#### [THE TASK]
If a line in the entries contains the word "Remove", list it.

#### [DATASET EXTRACT]
◇ ◇ ◇

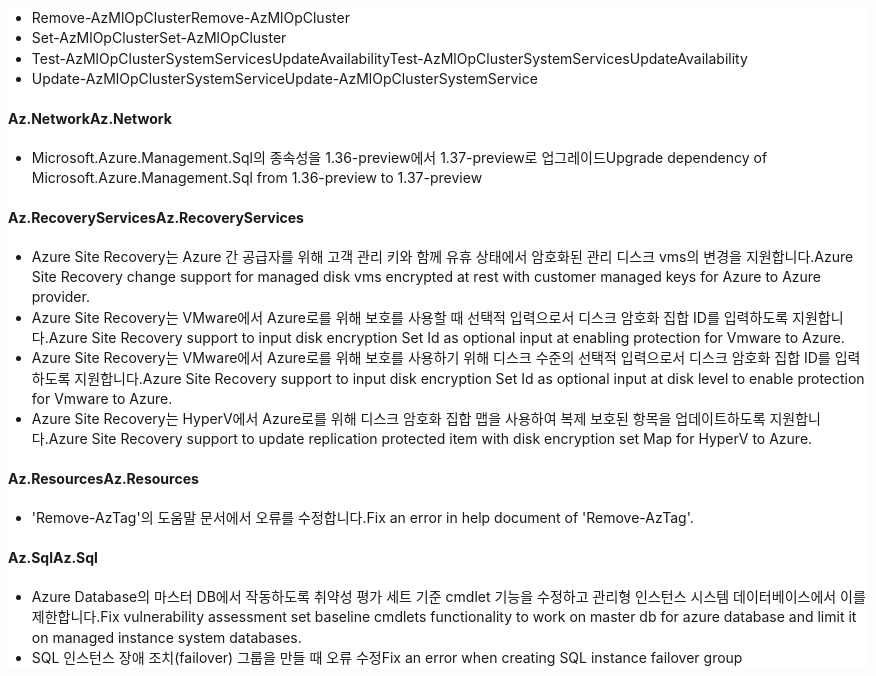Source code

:   - <span data-ttu-id="d6fbc-432">Remove-AzMlOpCluster</span><span class="sxs-lookup"><span data-stu-id="d6fbc-432">Remove-AzMlOpCluster</span></span>
  - <span data-ttu-id="d6fbc-433">Set-AzMlOpCluster</span><span class="sxs-lookup"><span data-stu-id="d6fbc-433">Set-AzMlOpCluster</span></span>
  - <span data-ttu-id="d6fbc-434">Test-AzMlOpClusterSystemServicesUpdateAvailability</span><span class="sxs-lookup"><span data-stu-id="d6fbc-434">Test-AzMlOpClusterSystemServicesUpdateAvailability</span></span>
  - <span data-ttu-id="d6fbc-435">Update-AzMlOpClusterSystemService</span><span class="sxs-lookup"><span data-stu-id="d6fbc-435">Update-AzMlOpClusterSystemService</span></span>

#### <a name="aznetwork"></a><span data-ttu-id="d6fbc-436">Az.Network</span><span class="sxs-lookup"><span data-stu-id="d6fbc-436">Az.Network</span></span>
* <span data-ttu-id="d6fbc-437">Microsoft.Azure.Management.Sql의 종속성을 1.36-preview에서 1.37-preview로 업그레이드</span><span class="sxs-lookup"><span data-stu-id="d6fbc-437">Upgrade dependency of Microsoft.Azure.Management.Sql from 1.36-preview to 1.37-preview</span></span>

#### <a name="azrecoveryservices"></a><span data-ttu-id="d6fbc-438">Az.RecoveryServices</span><span class="sxs-lookup"><span data-stu-id="d6fbc-438">Az.RecoveryServices</span></span>
* <span data-ttu-id="d6fbc-439">Azure Site Recovery는 Azure 간 공급자를 위해 고객 관리 키와 함께 유휴 상태에서 암호화된 관리 디스크 vms의 변경을 지원합니다.</span><span class="sxs-lookup"><span data-stu-id="d6fbc-439">Azure Site Recovery change support for managed disk vms encrypted at rest with customer managed keys for Azure to Azure provider.</span></span>
* <span data-ttu-id="d6fbc-440">Azure Site Recovery는 VMware에서 Azure로를 위해 보호를 사용할 때 선택적 입력으로서 디스크 암호화 집합 ID를 입력하도록 지원합니다.</span><span class="sxs-lookup"><span data-stu-id="d6fbc-440">Azure Site Recovery support to input disk encryption Set Id as optional input at enabling protection for Vmware to Azure.</span></span>
* <span data-ttu-id="d6fbc-441">Azure Site Recovery는 VMware에서 Azure로를 위해 보호를 사용하기 위해 디스크 수준의 선택적 입력으로서 디스크 암호화 집합 ID를 입력하도록 지원합니다.</span><span class="sxs-lookup"><span data-stu-id="d6fbc-441">Azure Site Recovery support to input disk encryption Set Id as optional input at disk level to enable protection for Vmware to Azure.</span></span>
* <span data-ttu-id="d6fbc-442">Azure Site Recovery는 HyperV에서 Azure로를 위해 디스크 암호화 집합 맵을 사용하여 복제 보호된 항목을 업데이트하도록 지원합니다.</span><span class="sxs-lookup"><span data-stu-id="d6fbc-442">Azure Site Recovery support to update replication protected item with disk encryption set Map for HyperV to Azure.</span></span>

#### <a name="azresources"></a><span data-ttu-id="d6fbc-443">Az.Resources</span><span class="sxs-lookup"><span data-stu-id="d6fbc-443">Az.Resources</span></span>
* <span data-ttu-id="d6fbc-444">'Remove-AzTag'의 도움말 문서에서 오류를 수정합니다.</span><span class="sxs-lookup"><span data-stu-id="d6fbc-444">Fix an error in help document of 'Remove-AzTag'.</span></span>

#### <a name="azsql"></a><span data-ttu-id="d6fbc-445">Az.Sql</span><span class="sxs-lookup"><span data-stu-id="d6fbc-445">Az.Sql</span></span>
* <span data-ttu-id="d6fbc-446">Azure Database의 마스터 DB에서 작동하도록 취약성 평가 세트 기준 cmdlet 기능을 수정하고 관리형 인스턴스 시스템 데이터베이스에서 이를 제한합니다.</span><span class="sxs-lookup"><span data-stu-id="d6fbc-446">Fix vulnerability assessment set baseline cmdlets functionality to work on master db for azure database and limit it on managed instance system databases.</span></span>
* <span data-ttu-id="d6fbc-447">SQL 인스턴스 장애 조치(failover) 그룹을 만들 때 오류 수정</span><span class="sxs-lookup"><span data-stu-id="d6fbc-447">Fix an error when creating SQL instance failover group</span></span>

◇ ◇ ◇

#### [EXERCISE OUTPUT]
:   - <span data-ttu-id="d6fbc-432">Remove-AzMlOpCluster</span><span class="sxs-lookup"><span data-stu-id="d6fbc-432">Remove-AzMlOpCluster</span></span>
* <span data-ttu-id="d6fbc-444">'Remove-AzTag'의 도움말 문서에서 오류를 수정합니다.</span><span class="sxs-lookup"><span data-stu-id="d6fbc-444">Fix an error in help document of 'Remove-AzTag'.</span></span>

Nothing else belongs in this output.